◆ Your assignment
From the first line to the last, repeat the data exactly and drop the pictures.

◆ Available data
━━━━━━━━━━━━━━━━━━━━━━━━━━━━━━
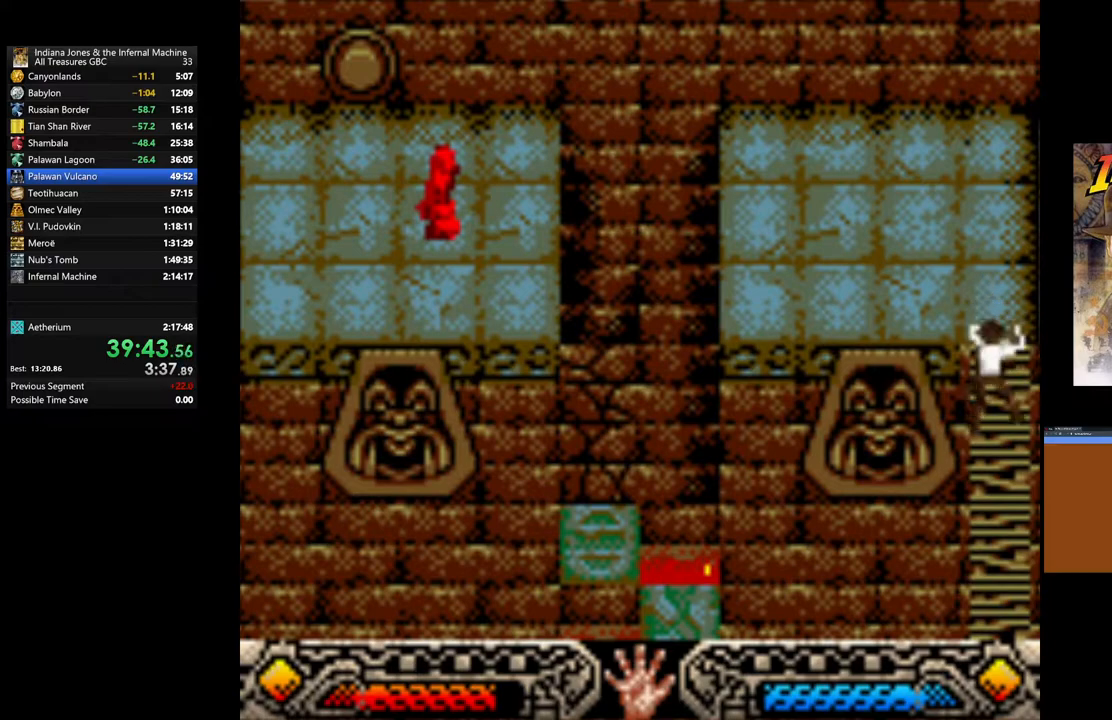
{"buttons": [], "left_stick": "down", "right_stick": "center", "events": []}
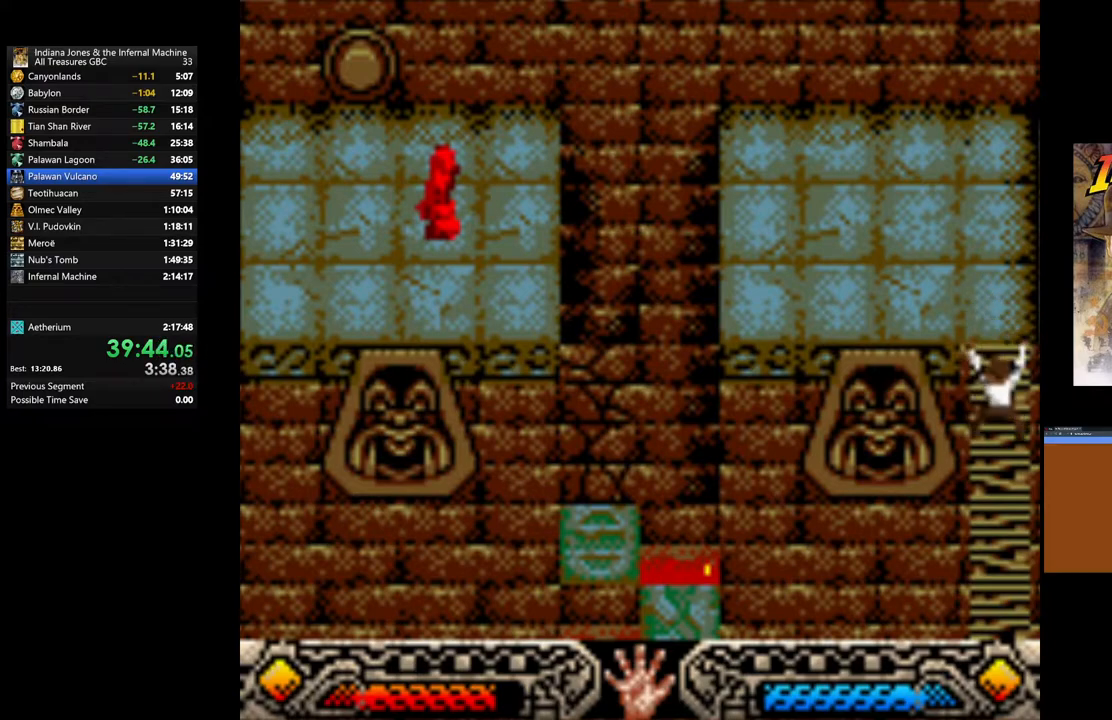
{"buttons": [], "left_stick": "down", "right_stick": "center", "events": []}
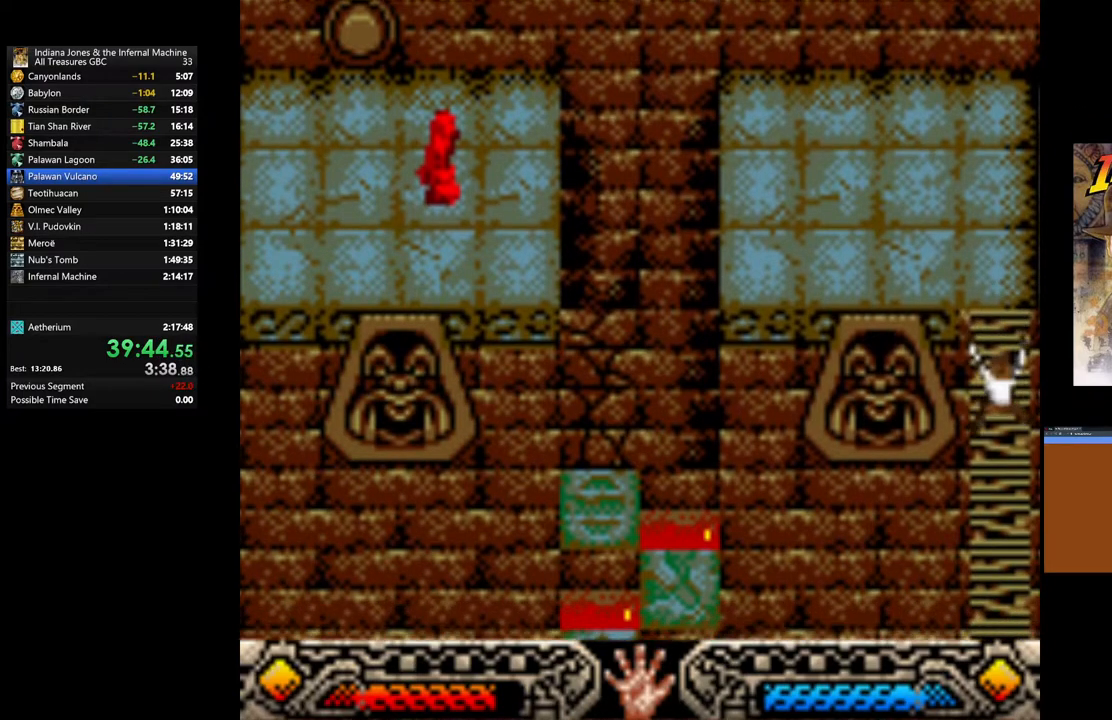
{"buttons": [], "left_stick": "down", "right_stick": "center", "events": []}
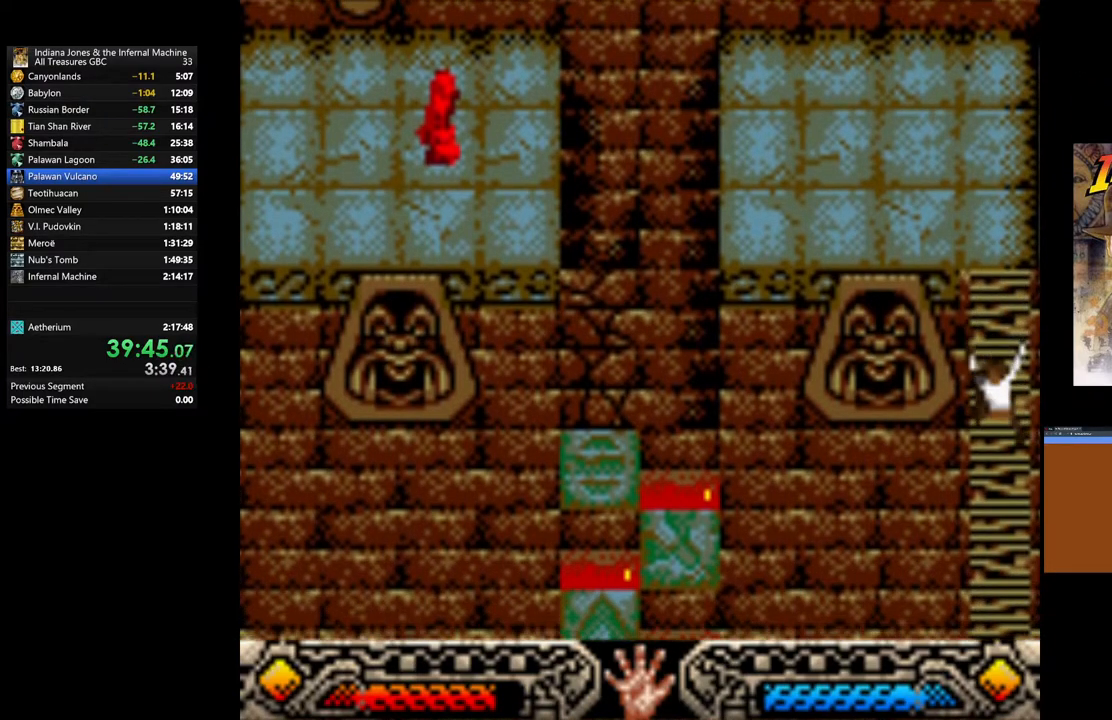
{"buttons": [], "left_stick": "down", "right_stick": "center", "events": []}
━━━━━━━━━━━━━━━━━━━━━━━━━━━━━━
◆ Solved problem
{"buttons": [], "left_stick": "down", "right_stick": "center", "events": []}
{"buttons": [], "left_stick": "down", "right_stick": "center", "events": []}
{"buttons": [], "left_stick": "down", "right_stick": "center", "events": []}
{"buttons": [], "left_stick": "down", "right_stick": "center", "events": []}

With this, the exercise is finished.